Already there are examples to show that local judges will tend to side with local district managers, as one in North Sulawesi did when the Newmont gold mine refused to pay the district chief extra taxes. He shut the mine down.

Foreign-aid agencies have poured more than US$3 billion into programmes to help Indonesia's local authorities build capacity and competency. But what of the more intractable issue of changing Indonesian political culture? The major political parties are personality-centred and a strong patronage system still exists.

Local elections still revolve around the people selected by party leaders in Jakarta. Whereas, in the past, Jakarta could override results of local decisions, now the only counteracting force to party leaders is money politics.

Where is the linkage that will bind local politicians to deliver on their promises and bear the costs of their decisions if their main constituent is some man or woman in Jakarta?

Will the autonomy experiment create sufficient incentives for people to rebel against this national political mindset? Will a cultural revolution take place, towed by the autonomy impetus? Or will change have to come first to make genuine decentralisation possible? Stay tuned.

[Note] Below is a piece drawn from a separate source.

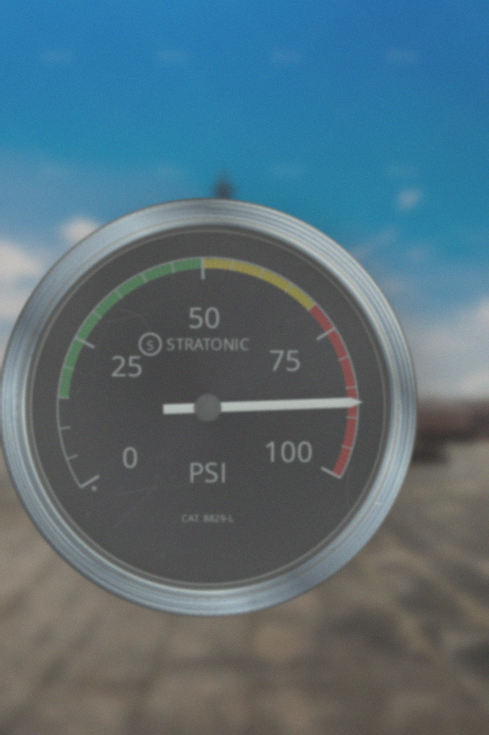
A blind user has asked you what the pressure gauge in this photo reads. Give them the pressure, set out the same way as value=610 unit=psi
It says value=87.5 unit=psi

New power structures: What they mean

  • Two regional autonomy laws passed in 1999 open up windows to opportunistic politicians and conscientious officials alike to forge new power structures.
Key features

  • The local-level district and city governments have broad autonomy, with responsibility for all government matters, except for foreign affairs, defence and security, justice, monetary and fiscal affairs and religion.
  • Local governments are to be responsible for public works, health, education and culture, agriculture, transport, industry and trade, investment, environment, land matters, co-operatives and manpower.
  • Responsibility for such matters include planning, financing, implementation, monitoring, evaluation and maintenance.
  • Regions can re-transfer their functions to the provinces if they are not capable of handling them.
  • Regions are to be given control over their finances, civil servants and organisational set-ups.
  • At the village level, the communities elect a village council and a village head; such local institutions can be fashioned in accordance with local traditions and needs. These village councils will be part of district governments.
  • All revenues and expenditures of local governments must be reflected in the local budget. Local governments can borrow from capital markets. Foreign borrowing requires prior approval by the central government.
  • The central government can nullify regional decisions and regulations deemed unconstitutional, against national law or against public interest.
  • It is expected that after full implementation of both laws, the regional share of general government spending will more than double to over 40 per cent, and that some 60 per cent of the development budget will be managed at sub-national levels.